I pack a bag with “art materials” big enough to carry by foot. I walk to Limbo project space.  I am hoping that walking will clear my head. Upon arrival, I turn the lights on. They are not very bright and they flicker. I turn some music on, hoping that it will make the space feel less empty. I wonder how I could “own” the space. The sooner I start filling the space, the less frightening it will feel. I unpack my bag andand eagerly start gluing marbles on the wall.

I hang a piece that I made recently, testing  if any suggested narrative unfolds.

The emptiness of the space still prevails.  I make a long list of materials to bring and leave.


DAY 3 –

Brining more materials in the space feels excitingly hopeful. I become conscious about the fact that the space is part of an artists’ studio complex. I suddenly feel exposed. I am working in a space accessible by the studio members at any time. I eagerly unpack my bag with materials and start making “something”, at least to look as if I am “making something” . I feel the sun temptingly shining in the yard.

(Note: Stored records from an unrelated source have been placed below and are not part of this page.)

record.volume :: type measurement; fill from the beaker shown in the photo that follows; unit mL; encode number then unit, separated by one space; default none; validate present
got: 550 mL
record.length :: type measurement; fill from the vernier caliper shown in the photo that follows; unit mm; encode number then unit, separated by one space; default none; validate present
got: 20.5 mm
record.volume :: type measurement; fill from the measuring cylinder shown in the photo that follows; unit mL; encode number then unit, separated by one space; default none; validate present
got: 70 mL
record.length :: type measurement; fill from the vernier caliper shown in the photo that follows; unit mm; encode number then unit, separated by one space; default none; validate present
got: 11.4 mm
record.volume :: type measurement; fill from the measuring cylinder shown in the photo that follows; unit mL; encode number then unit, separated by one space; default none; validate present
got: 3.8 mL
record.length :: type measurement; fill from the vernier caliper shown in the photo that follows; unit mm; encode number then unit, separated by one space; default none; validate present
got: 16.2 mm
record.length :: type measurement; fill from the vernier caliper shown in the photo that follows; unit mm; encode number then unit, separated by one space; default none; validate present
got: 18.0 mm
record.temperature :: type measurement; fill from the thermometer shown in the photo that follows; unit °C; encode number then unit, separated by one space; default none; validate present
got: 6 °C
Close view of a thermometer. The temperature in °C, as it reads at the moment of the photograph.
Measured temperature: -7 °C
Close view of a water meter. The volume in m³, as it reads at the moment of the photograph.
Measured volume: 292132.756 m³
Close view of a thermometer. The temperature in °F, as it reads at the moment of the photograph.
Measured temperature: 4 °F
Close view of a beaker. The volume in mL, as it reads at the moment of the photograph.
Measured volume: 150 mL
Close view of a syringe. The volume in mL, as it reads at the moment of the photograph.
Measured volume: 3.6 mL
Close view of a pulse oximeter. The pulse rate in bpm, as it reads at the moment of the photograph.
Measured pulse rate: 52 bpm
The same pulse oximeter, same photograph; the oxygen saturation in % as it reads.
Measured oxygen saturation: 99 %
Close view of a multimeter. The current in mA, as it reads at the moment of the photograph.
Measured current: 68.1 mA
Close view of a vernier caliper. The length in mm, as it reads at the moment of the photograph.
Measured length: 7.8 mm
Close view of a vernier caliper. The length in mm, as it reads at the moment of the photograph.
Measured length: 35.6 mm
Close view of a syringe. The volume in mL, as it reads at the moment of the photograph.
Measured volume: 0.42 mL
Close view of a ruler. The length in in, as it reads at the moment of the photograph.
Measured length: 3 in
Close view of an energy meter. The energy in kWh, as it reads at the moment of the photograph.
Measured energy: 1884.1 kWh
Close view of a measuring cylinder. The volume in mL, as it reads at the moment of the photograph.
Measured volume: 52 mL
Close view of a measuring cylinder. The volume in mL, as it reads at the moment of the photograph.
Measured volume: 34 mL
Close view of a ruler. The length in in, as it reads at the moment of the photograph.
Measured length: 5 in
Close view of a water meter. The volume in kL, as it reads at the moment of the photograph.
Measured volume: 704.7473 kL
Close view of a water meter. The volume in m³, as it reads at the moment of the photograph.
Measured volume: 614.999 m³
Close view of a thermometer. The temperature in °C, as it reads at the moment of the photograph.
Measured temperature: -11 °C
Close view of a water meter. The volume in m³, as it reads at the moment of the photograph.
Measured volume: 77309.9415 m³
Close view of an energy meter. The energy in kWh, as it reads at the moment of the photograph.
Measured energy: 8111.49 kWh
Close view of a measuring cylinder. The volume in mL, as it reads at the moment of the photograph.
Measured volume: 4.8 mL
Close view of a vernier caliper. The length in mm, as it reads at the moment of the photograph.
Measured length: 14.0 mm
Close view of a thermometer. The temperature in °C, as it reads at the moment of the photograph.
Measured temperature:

The project space is damp and cold yet that makes it attractive in a peculiar way.

DAY  4-

Today I am here for the evening, I wonder about my progress and how to measure it – can it only be measured in amount of work produced?


At the end of the day, ideas have spontaneously made their way on to the walls and floor of the space. It does feel like my idea of progress. I write  yet another long list of things to bring.